Principle:ArroyoSystems Arroyo Job Lifecycle
Metadata
| Field | Value |
|---|---|
| Page Type | Principle |
| Knowledge Sources | Repo (ArroyoSystems/arroyo), Doc (Arroyo Documentation) |
| Domains | Stream_Processing, Job_Management |
| Last Updated | 2026-02-08 |
Overview
Managing the lifecycle of streaming jobs through REST API endpoints, including job creation, state tracking, error retrieval, checkpoint inspection, and real-time output streaming.
Description
Job lifecycle management provides the operational interface for monitoring and controlling streaming pipeline execution. While the core state machine governs internal job transitions (Compiling, Scheduling, Running, etc.), the job lifecycle API layer exposes this state to external consumers: the web dashboard, CLI tools, and programmatic clients.

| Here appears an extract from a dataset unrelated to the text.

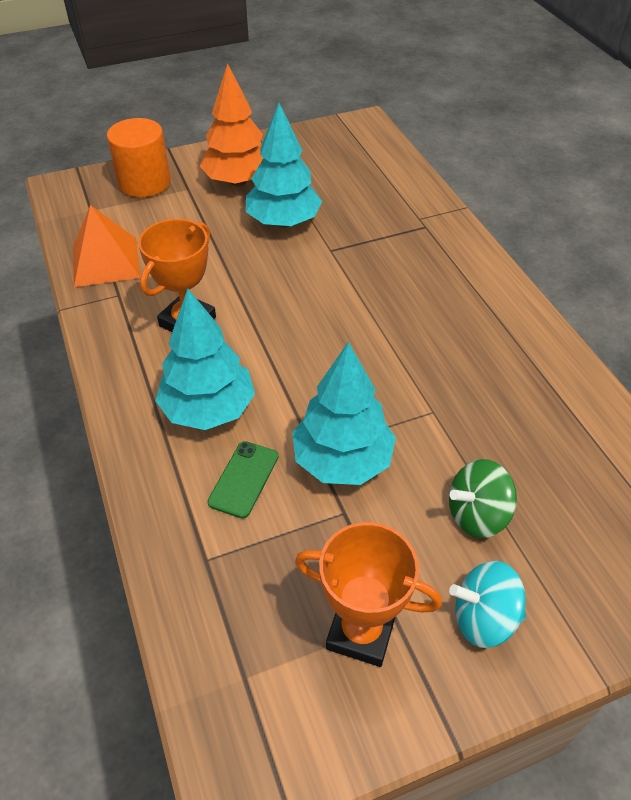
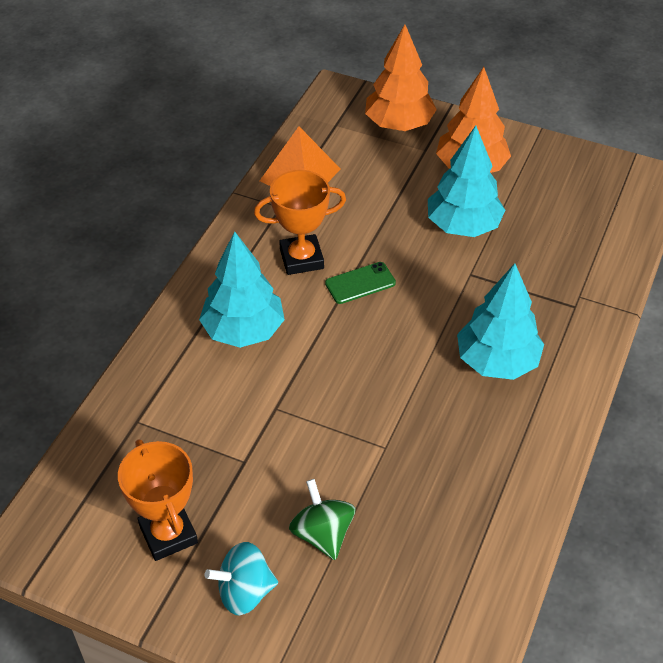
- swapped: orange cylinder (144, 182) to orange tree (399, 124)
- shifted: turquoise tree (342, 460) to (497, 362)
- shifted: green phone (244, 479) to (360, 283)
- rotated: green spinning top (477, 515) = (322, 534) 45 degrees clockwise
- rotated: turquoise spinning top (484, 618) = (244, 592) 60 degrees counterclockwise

Job Creation and Association
Jobs are created as children of pipelines. Each job is assigned a unique identifier, associated with a checkpoint interval, and subject to organization-level resource limits (maximum concurrent running jobs). Preview jobs receive a short time-to-live for automatic cleanup.
State Observability
The API exposes the current state of each job along with available actions. A state-to-action resolution function maps the 14 possible job states (Created, Compiling, Scheduling, Running, Rescaling, CheckpointStopping, Recovering, Restarting, Stopping, Stopped, Finishing, Finished, Failed, Failing) to appropriate UI actions (Start, Stop, Restart) with in-progress indicators.
Error and Checkpoint History
Job execution history is captured through error log messages (with pagination support) and checkpoint records (with per-operator, per-subtask detail including byte counts and timing spans). This history enables debugging of failed jobs and performance analysis of checkpoint overhead.
Real-Time Output Streaming
For preview jobs and pipelines with preview sinks, real-time output data is streamed to clients via Server-Sent Events (SSE). The API server bridges between the controller's gRPC output stream and the HTTP SSE connection, enabling live result inspection in the web console.
Usage
Job lifecycle management is applied in the following scenarios:
- Dashboard monitoring: The web UI polls job state and metrics to display real-time pipeline status.
- Error investigation: Operators retrieve paginated error logs to diagnose pipeline failures.
- Checkpoint analysis: Performance engineers inspect checkpoint timing and size to tune checkpoint intervals.
- Preview pipelines: Developers stream live output while iterating on SQL queries.